Aim of the task
Copy every line of the records below word for word, but leave the pictures out.

Exercise input: Begin

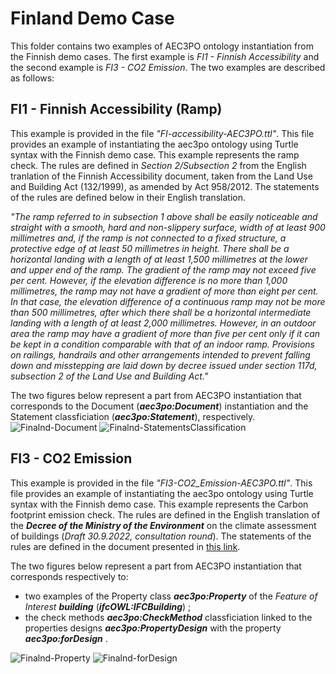 # Finland Demo Case
This folder contains two examples of AEC3PO ontology instantiation from the Finnish demo cases. The first example is _FI1 - Finnish Accessibility_ and the second example is _FI3 - CO2 Emission_. The two examples are described as follows:

## FI1 - Finnish Accessibility (Ramp)

This example is provided in the file _"FI-accessibility-AEC3PO.ttl"_. This file provides an example of instantiating the aec3po ontology using Turtle syntax with the Finnish demo case. This example represents the ramp check. The rules are defined in _Section 2/Subsection 2_ from the English tranlation of the Finnish Accessibility document, taken from the Land Use and Building Act (132/1999), as amended by Act 958/2012. The statements of the rules are defined below in their English translation.

_"The ramp referred to in subsection 1 above shall be easily noticeable and straight with a smooth, hard and non-slippery surface, width of at least 900 millimetres and, if the ramp is not connected to a fixed structure, a protective edge of at least 50 millimetres in height. There shall be a horizontal landing with a length of at least 1,500 millimetres at the lower and upper end of the ramp. The gradient of the ramp may not exceed five per cent. However, if the elevation difference is no more than 1,000 millimetres, the ramp may not have a gradient of more than eight per cent. In that case, the elevation difference of a continuous ramp may not be more than 500 millimetres, after which there shall be a horizontal intermediate landing with a length of at least 2,000 millimetres. However, in an outdoor area the ramp may have a gradient of more than five per cent only if it can be kept in a condition comparable with that of an indoor ramp. Provisions on railings, handrails and other arrangements intended to prevent falling down and misstepping are laid down by decree issued under section 117d, subsection 2 of the Land Use and Building Act."_

The two figures below represent a part from AEC3PO instantiation that corresponds to the Document (**_aec3po:Document_**) instantiation and the Statement classficiation (**_aec3po:Statement_**), respectively.
![Finalnd-Document](Finland/Images/FI1-Doc.png) 
![Finalnd-StatementsClassification](Finland/Images/FI1-StatementsClassification.png) 

## FI3 - CO2 Emission

This example is provided in the file _"FI3-CO2_Emission-AEC3PO.ttl"_. This file provides an example of instantiating the aec3po ontology using Turtle syntax with the Finnish demo case. This example represents the Carbon footprint emission check. The rules are defined in the English translation of the _**Decree of the Ministry of the Environment**_ on the climate assessment of buildings (_Draft 30.9.2022, consultation round_). The statements of the rules are defined in the document presented in [this link](https://vttgroup.sharepoint.com/:w:/r/sites/EU-projectpreparationDigitalpermitsandcompliancecheck/_layouts/15/Doc.aspx?sourcedoc=%7BB135D7E5-FBF8-4AA2-A12D-7F5856EE7A38%7D&file=Use%20Case%20FI3%20extract%20from%20the%20regulations.docx&action=default&mobileredirect=true&cid=495d26c0-9bbb-4fa1-a732-648047ecf92b).

The two figures below represent a part from AEC3PO instantiation that corresponds respectively to:
* two examples of the Property class **_aec3po:Property_** of the _Feature of Interest_ **_building_** (**_ifcOWL:IFCBuilding_**) ;
* the check methods **_aec3po:CheckMethod_** classficiation linked to the properties designs **_aec3po:PropertyDesign_** with the property **_aec3po:forDesign_** .

![Finalnd-Property](Finland/Images/FI3-Property.png) 
![Finalnd-forDesign](Finland/Images/FI3-forDesign.png)   
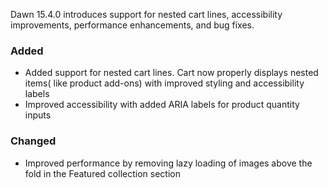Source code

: Dawn 15.4.0 introduces support for nested cart lines, accessibility improvements, performance enhancements, and bug fixes.

### Added
- Added support for nested cart lines. Cart now properly displays nested  items( like product add-ons) with improved styling and accessibility labels
- Improved accessibility with added ARIA labels for product quantity inputs

### Changed
 - Improved performance by removing lazy loading of images above the fold in the Featured collection section
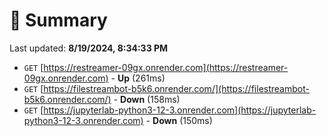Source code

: # 📖 Summary
Last updated: **8/19/2024, 8:34:33 PM**

- `GET` [https://restreamer-09gx.onrender.com](https://restreamer-09gx.onrender.com) - **Up** (261ms)
- `GET` [https://filestreambot-b5k6.onrender.com/](https://filestreambot-b5k6.onrender.com/) - **Down** (158ms)
- `GET` [https://jupyterlab-python3-12-3.onrender.com](https://jupyterlab-python3-12-3.onrender.com) - **Down** (150ms)
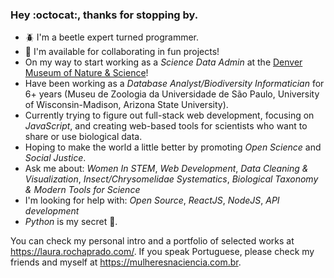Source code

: ### Hey :octocat:, thanks for stopping by.
<!--
**arbolitoloco/arbolitoloco** is a ✨ _special_ ✨ repository because its `README.md` (this file) appears on your GitHub profile.

Here are some ideas to get you started:

- 🔭 I’m currently working on ...
- 🌱 I’m currently learning ...
- 👯 I’m looking to collaborate on ...
- 🤔 I’m looking for help with ...
- 💬 Ask me about ...
- 📫 How to reach me: ...
- 😄 Pronouns: ...
- ⚡ Fun fact: ...
-->
- 🪲 I'm a beetle expert turned programmer.
- 👀 I'm available for collaborating in fun projects!
- On my way to start working as a *Science Data Admin* at the [Denver Museum of Nature & Science](https://www.dmns.org/)!
- Have been working as a *Database Analyst/Biodiversity Informatician* for 6+ years (Museu de Zoologia da Universidade de São Paulo, University of Wisconsin-Madison, Arizona State University).
- Currently trying to figure out full-stack web development, focusing on *JavaScript*, and creating web-based tools for scientists who want to share or use biological data.
- Hoping to make the world a little better by promoting *Open Science* and *Social Justice*.
- Ask me about: *Women In STEM*, *Web Development*, *Data Cleaning & Visualization*, *Insect/Chrysomelidae Systematics*, *Biological Taxonomy & Modern Tools for Science*
- I'm looking for help with: *Open Source*, *ReactJS*, *NodeJS*, *API development*
- *Python* is my secret :sparkling_heart:.

You can check my personal intro and a portfolio of selected works at https://laura.rochaprado.com/.
If you speak Portuguese, please check my friends and myself at https://mulheresnaciencia.com.br.

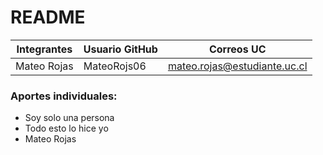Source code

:# README


| Integrantes | Usuario GitHub | Correos UC |
| --- | --- | --- |
| Mateo Rojas | MateoRojs06 | mateo.rojas@estudiante.uc.cl |

### Aportes individuales:
- Soy solo una persona
- Todo esto lo hice yo 
- Mateo Rojas
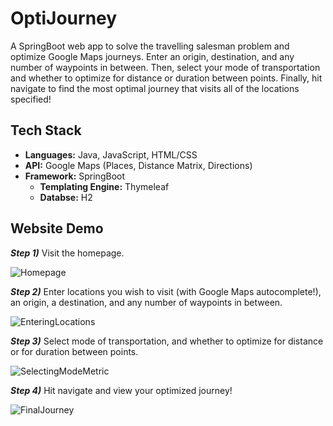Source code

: # OptiJourney

A SpringBoot web app to solve the travelling salesman problem and optimize Google Maps journeys. Enter an origin, destination, and any number of waypoints in between. Then, select your mode of transportation and whether to optimize for distance or duration between points. Finally, hit navigate to find the most optimal journey that visits all of the locations specified! 

## Tech Stack

* **Languages:** Java, JavaScript, HTML/CSS
* **API:** Google Maps (Places, Distance Matrix, Directions)
* **Framework:** SpringBoot
  * **Templating Engine:** Thymeleaf
  * **Databse:** H2

## Website Demo
***Step 1)*** Visit the homepage.

![Homepage](https://github.com/alexmatros/opti-journey/assets/47996580/78141107-fefd-4794-ac6b-7aa224aace30)

***Step 2)*** Enter locations you wish to visit (with Google Maps autocomplete!), an origin, a destination, and any number of waypoints in between.

![EnteringLocations](https://github.com/alexmatros/opti-journey/assets/47996580/d889af97-26c7-441f-81ad-21313f3a6ac9)

***Step 3)*** Select mode of transportation, and whether to optimize for distance or for duration between points.

![SelectingModeMetric](https://github.com/alexmatros/opti-journey/assets/47996580/dbe164b8-7f19-4d25-9d28-f5b9d2c1af89)

***Step 4)*** Hit navigate and view your optimized journey!

![FinalJourney](https://github.com/alexmatros/opti-journey/assets/47996580/2f83eea2-470d-4797-9c87-78165170f369)
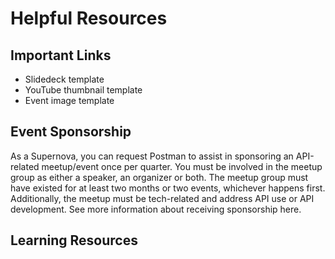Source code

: # Helpful Resources
## Important Links
- Slidedeck template
- YouTube thumbnail template
- Event image template

## Event Sponsorship
As a Supernova, you can request Postman to assist in sponsoring an API-related meetup/event once per quarter. You must be involved in the meetup group as either a speaker, an organizer or both. The meetup group must have existed for at least two months or two events, whichever happens first. Additionally, the meetup must be tech-related and address API use or API development. See more information about receiving sponsorship here.

## Learning Resources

Exercise input: End

Task result
 # Finland Demo Case
This folder contains two examples of AEC3PO ontology instantiation from the Finnish demo cases. The first example is _FI1 - Finnish Accessibility_ and the second example is _FI3 - CO2 Emission_. The two examples are described as follows:

## FI1 - Finnish Accessibility (Ramp)

This example is provided in the file _"FI-accessibility-AEC3PO.ttl"_. This file provides an example of instantiating the aec3po ontology using Turtle syntax with the Finnish demo case. This example represents the ramp check. The rules are defined in _Section 2/Subsection 2_ from the English tranlation of the Finnish Accessibility document, taken from the Land Use and Building Act (132/1999), as amended by Act 958/2012. The statements of the rules are defined below in their English translation.

_"The ramp referred to in subsection 1 above shall be easily noticeable and straight with a smooth, hard and non-slippery surface, width of at least 900 millimetres and, if the ramp is not connected to a fixed structure, a protective edge of at least 50 millimetres in height. There shall be a horizontal landing with a length of at least 1,500 millimetres at the lower and upper end of the ramp. The gradient of the ramp may not exceed five per cent. However, if the elevation difference is no more than 1,000 millimetres, the ramp may not have a gradient of more than eight per cent. In that case, the elevation difference of a continuous ramp may not be more than 500 millimetres, after which there shall be a horizontal intermediate landing with a length of at least 2,000 millimetres. However, in an outdoor area the ramp may have a gradient of more than five per cent only if it can be kept in a condition comparable with that of an indoor ramp. Provisions on railings, handrails and other arrangements intended to prevent falling down and misstepping are laid down by decree issued under section 117d, subsection 2 of the Land Use and Building Act."_

The two figures below represent a part from AEC3PO instantiation that corresponds to the Document (**_aec3po:Document_**) instantiation and the Statement classficiation (**_aec3po:Statement_**), respectively.
![Finalnd-Document](Finland/Images/FI1-Doc.png) 
![Finalnd-StatementsClassification](Finland/Images/FI1-StatementsClassification.png) 

## FI3 - CO2 Emission

This example is provided in the file _"FI3-CO2_Emission-AEC3PO.ttl"_. This file provides an example of instantiating the aec3po ontology using Turtle syntax with the Finnish demo case. This example represents the Carbon footprint emission check. The rules are defined in the English translation of the _**Decree of the Ministry of the Environment**_ on the climate assessment of buildings (_Draft 30.9.2022, consultation round_). The statements of the rules are defined in the document presented in [this link](https://vttgroup.sharepoint.com/:w:/r/sites/EU-projectpreparationDigitalpermitsandcompliancecheck/_layouts/15/Doc.aspx?sourcedoc=%7BB135D7E5-FBF8-4AA2-A12D-7F5856EE7A38%7D&file=Use%20Case%20FI3%20extract%20from%20the%20regulations.docx&action=default&mobileredirect=true&cid=495d26c0-9bbb-4fa1-a732-648047ecf92b).

The two figures below represent a part from AEC3PO instantiation that corresponds respectively to:
* two examples of the Property class **_aec3po:Property_** of the _Feature of Interest_ **_building_** (**_ifcOWL:IFCBuilding_**) ;
* the check methods **_aec3po:CheckMethod_** classficiation linked to the properties designs **_aec3po:PropertyDesign_** with the property **_aec3po:forDesign_** .

![Finalnd-Property](Finland/Images/FI3-Property.png) 
![Finalnd-forDesign](Finland/Images/FI3-forDesign.png)   
Source code

: Dawn 15.4.0 introduces support for nested cart lines, accessibility improvements, performance enhancements, and bug fixes.

### Added
- Added support for nested cart lines. Cart now properly displays nested  items( like product add-ons) with improved styling and accessibility labels
- Improved accessibility with added ARIA labels for product quantity inputs

### Changed
 - Improved performance by removing lazy loading of images above the fold in the Featured collection section
Source code

: # 📖 Summary
Last updated: **8/19/2024, 8:34:33 PM**

- `GET` [https://restreamer-09gx.onrender.com](https://restreamer-09gx.onrender.com) - **Up** (261ms)
- `GET` [https://filestreambot-b5k6.onrender.com/](https://filestreambot-b5k6.onrender.com/) - **Down** (158ms)
- `GET` [https://jupyterlab-python3-12-3.onrender.com](https://jupyterlab-python3-12-3.onrender.com) - **Down** (150ms)
Source code

: ### Hey :octocat:, thanks for stopping by.
<!--
**arbolitoloco/arbolitoloco** is a ✨ _special_ ✨ repository because its `README.md` (this file) appears on your GitHub profile.

Here are some ideas to get you started:

- 🔭 I’m currently working on ...
- 🌱 I’m currently learning ...
- 👯 I’m looking to collaborate on ...
- 🤔 I’m looking for help with ...
- 💬 Ask me about ...
- 📫 How to reach me: ...
- 😄 Pronouns: ...
- ⚡ Fun fact: ...
-->
- 🪲 I'm a beetle expert turned programmer.
- 👀 I'm available for collaborating in fun projects!
- On my way to start working as a *Science Data Admin* at the [Denver Museum of Nature & Science](https://www.dmns.org/)!
- Have been working as a *Database Analyst/Biodiversity Informatician* for 6+ years (Museu de Zoologia da Universidade de São Paulo, University of Wisconsin-Madison, Arizona State University).
- Currently trying to figure out full-stack web development, focusing on *JavaScript*, and creating web-based tools for scientists who want to share or use biological data.
- Hoping to make the world a little better by promoting *Open Science* and *Social Justice*.
- Ask me about: *Women In STEM*, *Web Development*, *Data Cleaning & Visualization*, *Insect/Chrysomelidae Systematics*, *Biological Taxonomy & Modern Tools for Science*
- I'm looking for help with: *Open Source*, *ReactJS*, *NodeJS*, *API development*
- *Python* is my secret :sparkling_heart:.

You can check my personal intro and a portfolio of selected works at https://laura.rochaprado.com/.
If you speak Portuguese, please check my friends and myself at https://mulheresnaciencia.com.br.

Source code

:# README


| Integrantes | Usuario GitHub | Correos UC |
| --- | --- | --- |
| Mateo Rojas | MateoRojs06 | mateo.rojas@estudiante.uc.cl |

### Aportes individuales:
- Soy solo una persona
- Todo esto lo hice yo 
- Mateo Rojas
Source code

: # OptiJourney

A SpringBoot web app to solve the travelling salesman problem and optimize Google Maps journeys. Enter an origin, destination, and any number of waypoints in between. Then, select your mode of transportation and whether to optimize for distance or duration between points. Finally, hit navigate to find the most optimal journey that visits all of the locations specified! 

## Tech Stack

* **Languages:** Java, JavaScript, HTML/CSS
* **API:** Google Maps (Places, Distance Matrix, Directions)
* **Framework:** SpringBoot
  * **Templating Engine:** Thymeleaf
  * **Databse:** H2

## Website Demo
***Step 1)*** Visit the homepage.

![Homepage](https://github.com/alexmatros/opti-journey/assets/47996580/78141107-fefd-4794-ac6b-7aa224aace30)

***Step 2)*** Enter locations you wish to visit (with Google Maps autocomplete!), an origin, a destination, and any number of waypoints in between.

![EnteringLocations](https://github.com/alexmatros/opti-journey/assets/47996580/d889af97-26c7-441f-81ad-21313f3a6ac9)

***Step 3)*** Select mode of transportation, and whether to optimize for distance or for duration between points.

![SelectingModeMetric](https://github.com/alexmatros/opti-journey/assets/47996580/dbe164b8-7f19-4d25-9d28-f5b9d2c1af89)

***Step 4)*** Hit navigate and view your optimized journey!

![FinalJourney](https://github.com/alexmatros/opti-journey/assets/47996580/2f83eea2-470d-4797-9c87-78165170f369)
Source code

: # Helpful Resources
## Important Links
- Slidedeck template
- YouTube thumbnail template
- Event image template

## Event Sponsorship
As a Supernova, you can request Postman to assist in sponsoring an API-related meetup/event once per quarter. You must be involved in the meetup group as either a speaker, an organizer or both. The meetup group must have existed for at least two months or two events, whichever happens first. Additionally, the meetup must be tech-related and address API use or API development. See more information about receiving sponsorship here.

## Learning Resources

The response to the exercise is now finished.